Methods: DBA2/J mice were inoculated with 1 x 10⁵ murine P815 mastocytoma cell line and treated by subcutaneous injection with 20 ug ANT308 daily for 10 days based on the Zeitgeber time (ZT) system. The mice are entrained in a 12-hour light-dark cycle, with ZT0 marking the light cycle at 7AM and ZT12 the dark cycle at 7PM, when mice are most active. Mice were treated with ANT308 at either timepoint and blood was collected throughout a 24-hour clock period in tumor-bearing and non-tumor-bearing mice. Corticosterone and VIP levels were measured in plasma by ELISA and peripheral blood samples were analyzed by flow cytometry. Mice were monitored for tumor volume and survival. 

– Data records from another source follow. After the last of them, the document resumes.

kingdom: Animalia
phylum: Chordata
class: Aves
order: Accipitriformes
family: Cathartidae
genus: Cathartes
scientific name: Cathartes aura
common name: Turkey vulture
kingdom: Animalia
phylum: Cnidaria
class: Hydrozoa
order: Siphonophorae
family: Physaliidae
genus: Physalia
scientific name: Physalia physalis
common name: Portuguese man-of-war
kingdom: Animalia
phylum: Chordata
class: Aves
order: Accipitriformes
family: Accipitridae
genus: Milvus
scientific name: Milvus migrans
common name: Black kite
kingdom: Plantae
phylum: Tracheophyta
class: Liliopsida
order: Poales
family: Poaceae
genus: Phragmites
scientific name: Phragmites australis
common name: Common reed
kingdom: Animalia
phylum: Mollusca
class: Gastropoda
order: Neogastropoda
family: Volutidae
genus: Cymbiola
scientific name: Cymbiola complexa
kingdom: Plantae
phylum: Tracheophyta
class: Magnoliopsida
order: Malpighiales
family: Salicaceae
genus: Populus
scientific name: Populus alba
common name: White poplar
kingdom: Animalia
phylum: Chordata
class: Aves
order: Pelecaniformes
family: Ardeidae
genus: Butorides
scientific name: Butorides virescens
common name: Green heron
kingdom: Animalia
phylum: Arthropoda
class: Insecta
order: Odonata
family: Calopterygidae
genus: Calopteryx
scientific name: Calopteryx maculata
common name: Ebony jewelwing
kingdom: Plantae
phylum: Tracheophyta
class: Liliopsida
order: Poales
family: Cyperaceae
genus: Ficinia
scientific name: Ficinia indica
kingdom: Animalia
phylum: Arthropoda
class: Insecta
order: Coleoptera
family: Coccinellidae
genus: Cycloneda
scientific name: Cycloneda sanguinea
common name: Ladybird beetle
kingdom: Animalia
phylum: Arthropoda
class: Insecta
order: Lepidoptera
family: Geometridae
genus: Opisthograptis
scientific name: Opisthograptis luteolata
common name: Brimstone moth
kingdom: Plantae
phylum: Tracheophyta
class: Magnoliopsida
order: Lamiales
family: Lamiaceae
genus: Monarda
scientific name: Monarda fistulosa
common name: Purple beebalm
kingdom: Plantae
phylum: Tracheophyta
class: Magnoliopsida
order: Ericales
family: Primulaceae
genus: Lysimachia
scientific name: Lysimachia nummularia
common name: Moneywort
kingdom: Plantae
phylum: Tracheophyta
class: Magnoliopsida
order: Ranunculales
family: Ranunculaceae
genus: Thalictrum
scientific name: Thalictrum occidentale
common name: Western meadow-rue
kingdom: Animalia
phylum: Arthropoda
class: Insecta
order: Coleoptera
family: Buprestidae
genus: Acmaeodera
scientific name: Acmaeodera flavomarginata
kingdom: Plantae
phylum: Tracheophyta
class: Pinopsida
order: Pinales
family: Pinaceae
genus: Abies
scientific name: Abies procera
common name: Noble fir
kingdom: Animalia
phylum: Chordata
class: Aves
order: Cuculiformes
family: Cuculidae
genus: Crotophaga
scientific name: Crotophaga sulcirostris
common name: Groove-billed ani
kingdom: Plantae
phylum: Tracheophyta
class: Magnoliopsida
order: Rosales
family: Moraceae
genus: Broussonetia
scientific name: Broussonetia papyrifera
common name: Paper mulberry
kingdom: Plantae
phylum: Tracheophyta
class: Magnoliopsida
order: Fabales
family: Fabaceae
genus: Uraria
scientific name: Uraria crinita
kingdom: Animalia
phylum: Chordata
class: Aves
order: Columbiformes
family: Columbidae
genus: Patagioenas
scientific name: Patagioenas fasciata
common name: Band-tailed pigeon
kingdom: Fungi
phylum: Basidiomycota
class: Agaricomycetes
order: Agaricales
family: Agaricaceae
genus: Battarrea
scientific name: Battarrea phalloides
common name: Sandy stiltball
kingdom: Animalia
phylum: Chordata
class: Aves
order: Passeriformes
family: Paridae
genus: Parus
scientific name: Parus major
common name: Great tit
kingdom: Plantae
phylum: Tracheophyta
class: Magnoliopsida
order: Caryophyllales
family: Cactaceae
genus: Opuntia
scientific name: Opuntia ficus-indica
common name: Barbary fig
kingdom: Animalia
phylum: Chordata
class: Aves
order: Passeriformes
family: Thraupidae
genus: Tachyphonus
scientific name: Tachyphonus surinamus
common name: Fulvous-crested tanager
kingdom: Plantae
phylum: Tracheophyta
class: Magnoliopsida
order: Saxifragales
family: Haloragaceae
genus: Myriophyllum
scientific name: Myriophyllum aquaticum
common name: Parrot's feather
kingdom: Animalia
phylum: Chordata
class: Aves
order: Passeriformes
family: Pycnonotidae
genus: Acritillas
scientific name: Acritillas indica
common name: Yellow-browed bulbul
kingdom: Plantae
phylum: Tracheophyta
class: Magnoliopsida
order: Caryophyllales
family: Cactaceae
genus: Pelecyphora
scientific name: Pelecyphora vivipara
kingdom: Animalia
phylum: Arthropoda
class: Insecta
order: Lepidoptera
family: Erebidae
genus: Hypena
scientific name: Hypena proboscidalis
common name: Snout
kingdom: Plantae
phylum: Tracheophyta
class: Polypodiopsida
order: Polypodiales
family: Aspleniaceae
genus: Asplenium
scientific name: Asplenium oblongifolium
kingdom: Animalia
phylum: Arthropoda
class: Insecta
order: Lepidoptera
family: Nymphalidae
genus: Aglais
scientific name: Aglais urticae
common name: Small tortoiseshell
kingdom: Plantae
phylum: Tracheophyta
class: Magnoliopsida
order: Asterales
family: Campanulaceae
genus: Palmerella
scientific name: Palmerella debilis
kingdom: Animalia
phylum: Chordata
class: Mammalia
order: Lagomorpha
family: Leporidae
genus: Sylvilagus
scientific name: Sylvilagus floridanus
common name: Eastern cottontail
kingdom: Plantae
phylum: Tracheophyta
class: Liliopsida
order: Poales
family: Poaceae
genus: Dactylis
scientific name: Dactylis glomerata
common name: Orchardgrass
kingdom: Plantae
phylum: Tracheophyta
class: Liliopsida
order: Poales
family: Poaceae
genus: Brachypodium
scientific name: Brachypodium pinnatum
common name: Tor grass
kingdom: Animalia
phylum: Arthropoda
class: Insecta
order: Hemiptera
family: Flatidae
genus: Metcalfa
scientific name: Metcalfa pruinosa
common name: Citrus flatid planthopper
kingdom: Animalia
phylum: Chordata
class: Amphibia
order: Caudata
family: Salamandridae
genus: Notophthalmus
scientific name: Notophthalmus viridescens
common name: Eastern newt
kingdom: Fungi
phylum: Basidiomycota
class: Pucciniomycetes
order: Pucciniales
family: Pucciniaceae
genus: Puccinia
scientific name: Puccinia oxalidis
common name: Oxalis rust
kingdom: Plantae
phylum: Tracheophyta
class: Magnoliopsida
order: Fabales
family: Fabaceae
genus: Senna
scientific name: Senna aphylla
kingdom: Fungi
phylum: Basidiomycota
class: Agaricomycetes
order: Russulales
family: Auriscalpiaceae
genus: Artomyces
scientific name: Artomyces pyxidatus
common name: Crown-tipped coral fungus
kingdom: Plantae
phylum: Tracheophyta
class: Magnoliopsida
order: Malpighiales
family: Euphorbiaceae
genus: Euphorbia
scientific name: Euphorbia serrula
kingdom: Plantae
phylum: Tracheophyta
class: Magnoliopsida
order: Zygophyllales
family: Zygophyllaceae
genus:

Results: Plasma corticosterone levels reflect a strong circadian oscillation with concentrations of 3,528 pg/ml at 7PM and 227 pg/ml at 7AM. VIP plasma levels did not demonstrate a significant change throughout a 24-hour period, likely due to the short half-life of VIP in blood. However, flow cytometry analysis of blood from tumor-bearing mice showed peak frequencies of VIP+ CD8 and CD4 T cells at 3AM with a trough at 7PM. The frequency of Ki67+ CD8 T cells were lowest at 7AM and gradually increased to peak at 3AM. In the P815 tumor model, mice receiving ANT308 treatment at 7PM (ZT12) had delayed tumor growth compared to the 7AM (ZT0) treatment group. The 7PM group had significantly improved tumor control and survival (p=0.029) compared to the control, whereas the 7AM group did not. Interestingly, mice treated with ANT308 at 7AM, before rest phase, displayed hyperactive behavior compared to the other groups.  

These data indicate the role of VIP-receptor antagonist chronotherapy to treat hematologic malignancies and suggest the importance of aligning cancer patient therapy regimens with innate molecular clocks. Future studies will explore the effects of ANT308 chronotherapy in alternate tumor models and will further characterize immune cell phenotypes when treated with ANT308 at various times of day. This study highlights environmental and innate biological impacts on heterogeneity in patient response to therapy and introduces alternate avenues for optimizing care in cancer patients.